Dive Brief:
- Signaling the category’s importance to the retailer, QVC is adding new wellness and beauty brands to its product lineup this year, the live shopping company announced Jan. 27.
- The company is adding products across hair care, skin care, tools, supplements and wellness essentials. Brands new to QVC include K18, Make Time Wellness, Karma and Medicine Mama.
- In addition to its digital and on-air programming, the company is introducing a lineup of shows to highlight its most popular beauty and wellness brands through live demonstrations and advice from experts.
Dive Insight:
QVC is joining a sizable group of retailers vying for wellness and beauty customers.
Ulta Beauty tested the wellness space with dedicated shops in 2021, expanded the concept to over 1,300 stores in 2023 and spoke of further targeting wellness growth last fall. Additionally, Walmart recently added more options to its premium beauty lineup and Target said last month that it will expand its wellness assortment by nearly a third.
“As we head into the new year, beauty — inside and out — and wellness remain major areas of focus for QVC,” Rosalia Bucaro Polizzi, chief merchandising officer at QVC, said in a statement. “We're excited to welcome innovative new brands while continuing to deliver the fan-favorites our customers trust, making it easier to discover solutions that help you look and feel your best every day.”
As retailers venture further into the category, beauty brands appear to be resilient despite broader economic uncertainty. A Circana report released in December found that prestige beauty sales increased 7% to $8.1 billion in Q3, while mass market sales outperformed prestige, growing 6% for the quarter.
QVC’s wellness and beauty expansion comes as parent company QVC Group is implementing a turnaround strategy, which includes providing around-the-clock live shopping content, using technology to grow with new platforms and audiences, and developing “the leading live social shopping content engine.”
In an effort to reach some of those goals, QVC Group recently partnered with live TV streaming service Philo. The company announced in June that HSN and QVC became the “first and only livestream shopping channels” on the platform, available on mobile devices, desktop computers and TVs.

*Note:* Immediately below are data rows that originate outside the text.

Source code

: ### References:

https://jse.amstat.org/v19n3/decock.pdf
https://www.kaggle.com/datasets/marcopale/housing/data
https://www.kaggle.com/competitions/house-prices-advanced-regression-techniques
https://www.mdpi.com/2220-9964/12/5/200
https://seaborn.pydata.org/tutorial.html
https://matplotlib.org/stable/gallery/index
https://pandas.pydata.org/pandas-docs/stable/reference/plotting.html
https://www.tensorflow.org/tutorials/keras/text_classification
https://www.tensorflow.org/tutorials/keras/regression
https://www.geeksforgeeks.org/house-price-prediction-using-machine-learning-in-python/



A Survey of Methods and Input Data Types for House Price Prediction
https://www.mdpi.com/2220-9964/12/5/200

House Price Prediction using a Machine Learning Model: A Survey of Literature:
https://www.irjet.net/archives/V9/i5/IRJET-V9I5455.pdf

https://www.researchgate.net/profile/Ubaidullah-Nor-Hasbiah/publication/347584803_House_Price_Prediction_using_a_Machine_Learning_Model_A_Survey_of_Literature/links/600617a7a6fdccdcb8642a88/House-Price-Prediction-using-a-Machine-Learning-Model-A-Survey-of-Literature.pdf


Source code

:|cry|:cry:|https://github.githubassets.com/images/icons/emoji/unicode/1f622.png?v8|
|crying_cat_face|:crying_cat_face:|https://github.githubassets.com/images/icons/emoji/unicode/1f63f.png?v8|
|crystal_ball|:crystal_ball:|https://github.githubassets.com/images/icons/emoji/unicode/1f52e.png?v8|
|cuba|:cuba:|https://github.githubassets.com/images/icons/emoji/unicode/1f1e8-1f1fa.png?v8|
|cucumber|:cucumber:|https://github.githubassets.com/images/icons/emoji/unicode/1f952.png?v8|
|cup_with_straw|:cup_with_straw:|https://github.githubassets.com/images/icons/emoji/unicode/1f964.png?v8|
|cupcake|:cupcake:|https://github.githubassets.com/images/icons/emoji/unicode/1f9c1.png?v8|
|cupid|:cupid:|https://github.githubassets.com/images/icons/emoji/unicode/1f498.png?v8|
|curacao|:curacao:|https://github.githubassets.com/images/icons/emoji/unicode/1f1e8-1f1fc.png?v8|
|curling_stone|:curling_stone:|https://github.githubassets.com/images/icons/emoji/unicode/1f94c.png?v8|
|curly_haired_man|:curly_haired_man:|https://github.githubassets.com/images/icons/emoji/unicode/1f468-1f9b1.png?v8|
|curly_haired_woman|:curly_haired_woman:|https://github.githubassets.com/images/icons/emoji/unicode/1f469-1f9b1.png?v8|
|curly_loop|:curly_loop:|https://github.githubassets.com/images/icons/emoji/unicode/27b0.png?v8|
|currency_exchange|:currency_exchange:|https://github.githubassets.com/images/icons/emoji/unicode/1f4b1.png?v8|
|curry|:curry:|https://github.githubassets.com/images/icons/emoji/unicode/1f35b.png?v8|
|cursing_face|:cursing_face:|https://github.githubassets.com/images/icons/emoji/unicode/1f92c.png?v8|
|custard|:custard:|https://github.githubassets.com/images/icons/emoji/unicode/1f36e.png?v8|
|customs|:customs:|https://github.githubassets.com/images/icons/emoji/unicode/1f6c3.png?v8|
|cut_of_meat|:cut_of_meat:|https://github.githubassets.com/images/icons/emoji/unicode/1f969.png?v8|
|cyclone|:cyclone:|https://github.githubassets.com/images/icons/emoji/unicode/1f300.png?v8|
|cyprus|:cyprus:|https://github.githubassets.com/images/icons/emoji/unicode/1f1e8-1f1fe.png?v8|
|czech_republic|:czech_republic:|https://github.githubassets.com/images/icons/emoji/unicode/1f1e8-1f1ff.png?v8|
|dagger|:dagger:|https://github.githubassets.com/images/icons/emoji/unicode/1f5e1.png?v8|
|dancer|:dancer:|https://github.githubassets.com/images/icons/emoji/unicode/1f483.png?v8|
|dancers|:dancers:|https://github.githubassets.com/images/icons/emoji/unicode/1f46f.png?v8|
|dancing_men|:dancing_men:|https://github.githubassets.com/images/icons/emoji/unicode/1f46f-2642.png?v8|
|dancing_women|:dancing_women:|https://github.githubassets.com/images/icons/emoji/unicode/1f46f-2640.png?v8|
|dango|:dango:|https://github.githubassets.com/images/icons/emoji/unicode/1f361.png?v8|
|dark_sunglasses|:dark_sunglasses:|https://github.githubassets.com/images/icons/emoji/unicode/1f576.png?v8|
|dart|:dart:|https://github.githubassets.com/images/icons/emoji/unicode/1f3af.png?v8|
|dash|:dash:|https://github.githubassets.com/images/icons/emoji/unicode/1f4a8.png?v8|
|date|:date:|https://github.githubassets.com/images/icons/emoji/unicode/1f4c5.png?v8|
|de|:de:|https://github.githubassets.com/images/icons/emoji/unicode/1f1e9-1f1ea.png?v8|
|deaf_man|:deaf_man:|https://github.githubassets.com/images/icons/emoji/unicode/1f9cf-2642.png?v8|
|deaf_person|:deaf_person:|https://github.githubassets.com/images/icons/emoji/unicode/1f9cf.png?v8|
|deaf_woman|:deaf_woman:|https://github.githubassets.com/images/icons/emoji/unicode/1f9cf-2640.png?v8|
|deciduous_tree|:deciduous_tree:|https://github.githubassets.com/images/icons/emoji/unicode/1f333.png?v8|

QVC Group’s turnaround strategy has yet to undo the company’s decline. In its latest earnings report, the company reported a 5.6% drop in revenue year over year in Q3 to $2.2 billion. Operating income for the quarter decreased nearly 61% from the year-ago quarter to $60 million. QVC Group CEO David Rawlinson attributed the change to being early in its turnaround plan and broader economic factors.
“We are early in our WIN growth plan, but continue to make progress. We reduced the year-over-year rate of revenue decline in our QxH segment despite the decline in linear television viewership, driven by revenue growth in our social and streaming platforms,” Rawlinson said in a statement. “Although we are encouraged by the progress we are making, deleveraging from our total revenue decline, tariffs and other critical investments, pressured our adjusted OIBDA.”